The move came alongside softness across the altcoin complex and follows several sessions of lower highs on the daily chart. Hours earlier, David Schwartz, Ripple's CTO emeritus, published an XRP Ledger roadmap outlining priorities for developer tooling, programmability, and institutional integrations. The timing is awkward.
A roadmap aimed at the long-term narrative dropped into a tape that's pricing in the opposite story.
Why it matters
$1. 10 wasn't a random level. It was the floor that held through multiple retests over the past 18 months, which is why analysts cited by BeInCrypto flagged a potential 23% downside extension if it gives way on a closing basis.
Lose a multi-year shelf and the next bid sits considerably lower. The roadmap question is separate. Schwartz has credibility with the XRPL developer base, and the document leans into the parts of the ecosystem that don't move on retail flow.

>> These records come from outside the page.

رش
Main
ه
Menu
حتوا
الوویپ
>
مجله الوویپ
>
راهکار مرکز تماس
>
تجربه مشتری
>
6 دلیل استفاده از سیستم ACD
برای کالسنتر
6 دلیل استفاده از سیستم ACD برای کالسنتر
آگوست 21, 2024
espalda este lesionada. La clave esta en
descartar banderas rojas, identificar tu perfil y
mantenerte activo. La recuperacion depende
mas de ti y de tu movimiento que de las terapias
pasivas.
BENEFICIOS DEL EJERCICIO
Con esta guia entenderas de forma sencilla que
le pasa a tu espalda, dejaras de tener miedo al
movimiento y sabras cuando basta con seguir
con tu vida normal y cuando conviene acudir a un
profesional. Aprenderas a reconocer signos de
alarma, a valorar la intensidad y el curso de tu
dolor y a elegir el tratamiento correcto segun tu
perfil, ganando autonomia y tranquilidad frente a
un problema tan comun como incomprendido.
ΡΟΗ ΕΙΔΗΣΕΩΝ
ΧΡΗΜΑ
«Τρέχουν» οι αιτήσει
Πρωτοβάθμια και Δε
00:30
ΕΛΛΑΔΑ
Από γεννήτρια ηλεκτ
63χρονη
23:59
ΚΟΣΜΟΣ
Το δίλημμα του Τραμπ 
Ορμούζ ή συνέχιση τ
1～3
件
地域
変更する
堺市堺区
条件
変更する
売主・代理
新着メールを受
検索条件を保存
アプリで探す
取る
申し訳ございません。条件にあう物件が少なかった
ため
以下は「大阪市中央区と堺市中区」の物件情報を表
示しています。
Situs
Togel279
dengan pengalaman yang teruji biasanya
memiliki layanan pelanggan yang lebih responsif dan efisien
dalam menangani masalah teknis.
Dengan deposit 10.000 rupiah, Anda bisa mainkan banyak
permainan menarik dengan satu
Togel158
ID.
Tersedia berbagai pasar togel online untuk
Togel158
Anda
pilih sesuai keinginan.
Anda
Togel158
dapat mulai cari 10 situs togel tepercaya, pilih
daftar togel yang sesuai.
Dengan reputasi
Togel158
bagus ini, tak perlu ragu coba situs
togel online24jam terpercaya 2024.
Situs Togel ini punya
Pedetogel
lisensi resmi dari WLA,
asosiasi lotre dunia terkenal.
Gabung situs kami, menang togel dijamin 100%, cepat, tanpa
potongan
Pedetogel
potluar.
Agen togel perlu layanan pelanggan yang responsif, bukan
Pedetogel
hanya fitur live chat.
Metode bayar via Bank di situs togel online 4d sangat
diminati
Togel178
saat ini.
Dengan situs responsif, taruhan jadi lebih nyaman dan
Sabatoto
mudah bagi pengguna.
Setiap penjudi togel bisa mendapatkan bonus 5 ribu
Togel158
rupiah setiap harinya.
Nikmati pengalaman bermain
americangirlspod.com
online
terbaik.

But roadmaps are slow-burn assets. They convert into price over quarters, not sessions, and they don't rescue a chart that's already broken.
Market impact
The break below $1.10 is the read-through that matters here. Spot has been heavy, and the altcoin complex has lacked a lead since the last leg of BTC strength faded. XRP's correlation to broader alt risk has tightened, which means the token is trading less on Ripple-specific news and more on the macro alt bid. That's the uncomfortable part of Schwartz's timing. Even a well-received roadmap gets drowned out when the chart is bleeding. Derivatives positioning has skewed short on the way down, per the BeInCrypto piece, which means a sharp reclaim of $1.10 on volume could squeeze. Absent that, the path of least resistance is lower.